=== Data for analysis ===

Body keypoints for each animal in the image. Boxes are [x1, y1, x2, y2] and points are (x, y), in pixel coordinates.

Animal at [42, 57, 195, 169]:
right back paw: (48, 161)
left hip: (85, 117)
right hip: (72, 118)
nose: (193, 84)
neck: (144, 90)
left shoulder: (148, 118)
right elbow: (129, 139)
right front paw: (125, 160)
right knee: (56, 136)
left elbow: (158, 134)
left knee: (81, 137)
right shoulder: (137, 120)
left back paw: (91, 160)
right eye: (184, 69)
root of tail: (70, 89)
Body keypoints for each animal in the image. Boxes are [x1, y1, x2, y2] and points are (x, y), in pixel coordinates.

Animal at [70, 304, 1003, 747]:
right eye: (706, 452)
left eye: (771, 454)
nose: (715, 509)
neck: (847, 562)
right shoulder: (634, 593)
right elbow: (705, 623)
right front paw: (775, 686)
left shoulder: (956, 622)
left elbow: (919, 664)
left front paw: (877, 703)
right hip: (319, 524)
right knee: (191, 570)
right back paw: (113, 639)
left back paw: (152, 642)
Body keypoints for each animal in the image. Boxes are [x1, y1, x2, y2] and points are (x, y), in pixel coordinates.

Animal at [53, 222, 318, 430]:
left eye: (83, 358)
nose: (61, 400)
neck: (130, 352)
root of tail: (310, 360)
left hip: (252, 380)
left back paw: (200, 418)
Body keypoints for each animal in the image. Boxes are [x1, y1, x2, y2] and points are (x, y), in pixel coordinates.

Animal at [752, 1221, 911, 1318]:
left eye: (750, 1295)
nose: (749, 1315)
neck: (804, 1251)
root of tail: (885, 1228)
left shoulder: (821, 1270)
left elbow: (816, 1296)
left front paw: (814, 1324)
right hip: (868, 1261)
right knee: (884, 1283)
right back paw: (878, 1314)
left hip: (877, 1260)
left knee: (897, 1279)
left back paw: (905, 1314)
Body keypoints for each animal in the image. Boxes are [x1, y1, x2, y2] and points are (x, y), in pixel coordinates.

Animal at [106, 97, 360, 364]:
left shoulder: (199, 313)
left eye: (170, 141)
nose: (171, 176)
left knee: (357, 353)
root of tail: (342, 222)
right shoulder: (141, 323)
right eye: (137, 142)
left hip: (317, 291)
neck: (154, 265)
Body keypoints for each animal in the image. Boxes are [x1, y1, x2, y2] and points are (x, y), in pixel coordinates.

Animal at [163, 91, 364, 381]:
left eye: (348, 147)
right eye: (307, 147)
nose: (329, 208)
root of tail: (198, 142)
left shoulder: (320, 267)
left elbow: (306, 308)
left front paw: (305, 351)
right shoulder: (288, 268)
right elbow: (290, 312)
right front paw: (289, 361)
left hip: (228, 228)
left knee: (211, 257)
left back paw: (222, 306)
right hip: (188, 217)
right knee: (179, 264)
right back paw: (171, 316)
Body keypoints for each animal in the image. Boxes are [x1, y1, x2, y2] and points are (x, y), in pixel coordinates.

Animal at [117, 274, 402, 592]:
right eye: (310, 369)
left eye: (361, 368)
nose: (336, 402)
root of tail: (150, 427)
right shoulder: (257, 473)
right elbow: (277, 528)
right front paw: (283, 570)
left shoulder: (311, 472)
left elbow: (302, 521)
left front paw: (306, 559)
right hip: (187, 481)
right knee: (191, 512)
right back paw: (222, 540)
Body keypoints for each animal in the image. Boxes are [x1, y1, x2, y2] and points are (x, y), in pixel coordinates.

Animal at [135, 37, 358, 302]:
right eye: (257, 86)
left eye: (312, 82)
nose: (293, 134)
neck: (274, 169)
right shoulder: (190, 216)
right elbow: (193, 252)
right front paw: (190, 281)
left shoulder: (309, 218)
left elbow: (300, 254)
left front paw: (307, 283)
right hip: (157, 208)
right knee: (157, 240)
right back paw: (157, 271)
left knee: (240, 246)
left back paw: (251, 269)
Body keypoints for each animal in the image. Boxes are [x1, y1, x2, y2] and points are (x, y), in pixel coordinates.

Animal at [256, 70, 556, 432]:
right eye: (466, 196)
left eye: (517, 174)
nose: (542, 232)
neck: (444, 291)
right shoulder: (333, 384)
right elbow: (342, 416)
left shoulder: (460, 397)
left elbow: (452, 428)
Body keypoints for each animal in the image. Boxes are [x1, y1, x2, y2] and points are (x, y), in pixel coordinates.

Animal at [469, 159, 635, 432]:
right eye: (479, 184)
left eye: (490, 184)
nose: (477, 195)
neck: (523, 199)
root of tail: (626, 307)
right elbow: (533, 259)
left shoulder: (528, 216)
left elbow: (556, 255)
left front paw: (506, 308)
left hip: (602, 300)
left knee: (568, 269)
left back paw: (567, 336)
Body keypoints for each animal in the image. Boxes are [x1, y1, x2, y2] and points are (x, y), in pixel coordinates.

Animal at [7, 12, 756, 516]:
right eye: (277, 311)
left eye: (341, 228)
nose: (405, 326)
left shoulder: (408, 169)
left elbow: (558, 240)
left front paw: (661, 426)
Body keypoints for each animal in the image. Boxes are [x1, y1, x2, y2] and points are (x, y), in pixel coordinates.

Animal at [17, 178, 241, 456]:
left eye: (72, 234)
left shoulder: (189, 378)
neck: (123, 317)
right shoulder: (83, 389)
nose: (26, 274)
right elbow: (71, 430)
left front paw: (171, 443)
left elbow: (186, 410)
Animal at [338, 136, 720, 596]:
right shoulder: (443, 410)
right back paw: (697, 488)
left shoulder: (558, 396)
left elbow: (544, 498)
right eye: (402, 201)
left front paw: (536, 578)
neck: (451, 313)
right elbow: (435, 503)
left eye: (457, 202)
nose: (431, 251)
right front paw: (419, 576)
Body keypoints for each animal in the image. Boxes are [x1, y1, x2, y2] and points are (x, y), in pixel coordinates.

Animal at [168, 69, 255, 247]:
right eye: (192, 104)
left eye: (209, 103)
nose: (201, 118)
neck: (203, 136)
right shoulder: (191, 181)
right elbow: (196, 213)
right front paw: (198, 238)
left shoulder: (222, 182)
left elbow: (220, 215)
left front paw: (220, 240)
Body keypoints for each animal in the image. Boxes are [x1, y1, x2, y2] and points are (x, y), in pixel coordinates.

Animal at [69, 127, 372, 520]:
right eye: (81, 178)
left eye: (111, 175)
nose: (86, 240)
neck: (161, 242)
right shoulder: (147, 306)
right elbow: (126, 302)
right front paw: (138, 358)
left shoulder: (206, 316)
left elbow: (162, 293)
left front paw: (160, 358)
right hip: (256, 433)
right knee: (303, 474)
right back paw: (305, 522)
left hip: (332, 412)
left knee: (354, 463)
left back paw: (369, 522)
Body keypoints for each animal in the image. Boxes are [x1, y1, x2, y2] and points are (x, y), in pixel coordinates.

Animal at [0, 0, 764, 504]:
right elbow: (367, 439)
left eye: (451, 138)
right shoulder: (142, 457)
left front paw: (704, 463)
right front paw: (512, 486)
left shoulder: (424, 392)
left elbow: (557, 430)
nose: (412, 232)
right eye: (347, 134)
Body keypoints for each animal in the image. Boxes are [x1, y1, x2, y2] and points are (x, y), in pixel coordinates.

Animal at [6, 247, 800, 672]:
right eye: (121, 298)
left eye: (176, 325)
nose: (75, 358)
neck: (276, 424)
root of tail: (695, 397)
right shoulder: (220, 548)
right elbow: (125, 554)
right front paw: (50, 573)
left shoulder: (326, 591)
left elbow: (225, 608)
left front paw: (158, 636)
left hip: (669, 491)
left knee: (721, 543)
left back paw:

===

◆ Exercise ◆
Give back, unchanged, the run of lines in the listing above that begins at the line containing "root of tail: (70, 89)" and ends at the line containing "right back paw: (171, 316)", both included.

◆ Solution for this problem ◆
root of tail: (70, 89)
Body keypoints for each animal in the image. Boxes are [x1, y1, x2, y2] and points are (x, y), in pixel coordinates.

Animal at [70, 304, 1003, 747]:
right eye: (706, 452)
left eye: (771, 454)
nose: (715, 509)
neck: (847, 562)
right shoulder: (634, 593)
right elbow: (705, 623)
right front paw: (775, 686)
left shoulder: (956, 622)
left elbow: (919, 664)
left front paw: (877, 703)
right hip: (319, 524)
right knee: (191, 570)
right back paw: (113, 639)
left back paw: (152, 642)
Body keypoints for each animal in the image. Boxes are [x1, y1, x2, y2] and points are (x, y), in pixel coordinates.

Animal at [53, 222, 318, 430]:
left eye: (83, 358)
nose: (61, 400)
neck: (130, 352)
root of tail: (310, 360)
left hip: (252, 380)
left back paw: (200, 418)
Body keypoints for each animal in the image. Boxes are [x1, y1, x2, y2] and points are (x, y), in pixel coordinates.

Animal at [752, 1221, 911, 1318]:
left eye: (750, 1295)
nose: (749, 1315)
neck: (804, 1251)
root of tail: (885, 1228)
left shoulder: (821, 1270)
left elbow: (816, 1296)
left front paw: (814, 1324)
right hip: (868, 1261)
right knee: (884, 1283)
right back paw: (878, 1314)
left hip: (877, 1260)
left knee: (897, 1279)
left back paw: (905, 1314)
Body keypoints for each animal in the image. Boxes are [x1, y1, x2, y2] and points are (x, y), in pixel coordinates.

Animal at [106, 97, 360, 364]:
left shoulder: (199, 313)
left eye: (170, 141)
nose: (171, 176)
left knee: (357, 353)
root of tail: (342, 222)
right shoulder: (141, 323)
right eye: (137, 142)
left hip: (317, 291)
neck: (154, 265)
Body keypoints for each animal in the image. Boxes are [x1, y1, x2, y2] and points are (x, y), in pixel coordinates.

Animal at [163, 91, 364, 381]:
left eye: (348, 147)
right eye: (307, 147)
nose: (329, 208)
root of tail: (198, 142)
left shoulder: (320, 267)
left elbow: (306, 308)
left front paw: (305, 351)
right shoulder: (288, 268)
right elbow: (290, 312)
right front paw: (289, 361)
left hip: (228, 228)
left knee: (211, 257)
left back paw: (222, 306)
right hip: (188, 217)
right knee: (179, 264)
right back paw: (171, 316)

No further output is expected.